With only days left for the demolition of the five waterfront high-rises in Kochi, environmentalists have raised serious concerns over the pollution it could cause to the backwaters.

They even suspect a ploy to sabotage a safe demolition of the high-rises so as to avoid demolition of any more high-rises in the state, especially since hundreds of high-rises were already found to be constructed flouting norms

All the five high-rises in Kochi, to be demolished on January 11 and 12, are situated on the banks of Kochi backwaters, which is part of the Vembanad lake - a Ramsar site in India. A government agency had recently found 625 buildings flouting CRZ norms around Vembanad lake alone.

▸ DATASET CONTENT:
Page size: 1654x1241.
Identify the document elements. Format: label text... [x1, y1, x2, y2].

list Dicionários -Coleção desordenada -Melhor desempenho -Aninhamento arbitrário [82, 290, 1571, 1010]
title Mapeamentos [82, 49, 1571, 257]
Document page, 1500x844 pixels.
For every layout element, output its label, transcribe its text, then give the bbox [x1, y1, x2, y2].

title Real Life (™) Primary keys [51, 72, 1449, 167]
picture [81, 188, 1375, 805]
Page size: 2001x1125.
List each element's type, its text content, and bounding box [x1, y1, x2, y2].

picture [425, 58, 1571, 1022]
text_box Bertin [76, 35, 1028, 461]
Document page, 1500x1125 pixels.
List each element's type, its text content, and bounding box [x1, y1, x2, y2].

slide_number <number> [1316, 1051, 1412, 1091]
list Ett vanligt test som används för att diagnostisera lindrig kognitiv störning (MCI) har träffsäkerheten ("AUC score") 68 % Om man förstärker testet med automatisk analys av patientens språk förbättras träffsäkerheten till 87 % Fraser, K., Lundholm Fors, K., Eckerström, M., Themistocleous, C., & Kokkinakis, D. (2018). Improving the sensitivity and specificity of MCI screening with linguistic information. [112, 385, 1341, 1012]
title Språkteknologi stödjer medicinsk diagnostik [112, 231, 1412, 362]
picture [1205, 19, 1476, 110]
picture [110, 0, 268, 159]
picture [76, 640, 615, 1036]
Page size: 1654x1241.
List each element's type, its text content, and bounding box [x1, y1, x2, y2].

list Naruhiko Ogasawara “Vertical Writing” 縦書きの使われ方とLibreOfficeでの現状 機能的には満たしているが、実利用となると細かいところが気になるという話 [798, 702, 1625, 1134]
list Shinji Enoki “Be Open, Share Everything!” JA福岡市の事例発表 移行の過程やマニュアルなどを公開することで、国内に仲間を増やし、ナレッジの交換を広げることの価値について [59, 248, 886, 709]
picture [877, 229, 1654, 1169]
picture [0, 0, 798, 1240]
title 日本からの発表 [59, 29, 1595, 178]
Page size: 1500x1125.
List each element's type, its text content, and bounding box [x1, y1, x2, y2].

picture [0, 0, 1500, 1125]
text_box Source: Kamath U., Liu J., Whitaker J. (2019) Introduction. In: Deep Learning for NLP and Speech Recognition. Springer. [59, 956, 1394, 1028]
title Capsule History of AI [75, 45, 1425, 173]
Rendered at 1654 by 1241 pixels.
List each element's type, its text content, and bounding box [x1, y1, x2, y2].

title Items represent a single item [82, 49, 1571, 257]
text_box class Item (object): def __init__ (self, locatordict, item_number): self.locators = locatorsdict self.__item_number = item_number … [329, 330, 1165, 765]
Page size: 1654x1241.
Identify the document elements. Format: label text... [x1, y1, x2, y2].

▸ WHAT TO WORK ON:
1. Copy from the Kochi demolition text the passage that begins at the words "They even suspect" and stops after the words "Vembanad lake alone.".
2. Answer these questions from the Kochi demolition text:
(a) Who has raised concerns about pollution of the backwaters?
(b) On which dates are the five high-rises to be demolished?
(c) How many buildings around Vembanad lake did a government agency find flouting CRZ norms?

▸ COMPLETE ANSWERS:
1.
They even suspect a ploy to sabotage a safe demolition of the high-rises so as to avoid demolition of any more high-rises in the state, especially since hundreds of high-rises were already found to be constructed flouting norms

All the five high-rises in Kochi, to be demolished on January 11 and 12, are situated on the banks of Kochi backwaters, which is part of the Vembanad lake - a Ramsar site in India. A government agency had recently found 625 buildings flouting CRZ norms around Vembanad lake alone.

2.
(a) Environmentalists
(b) January 11 and 12
(c) 625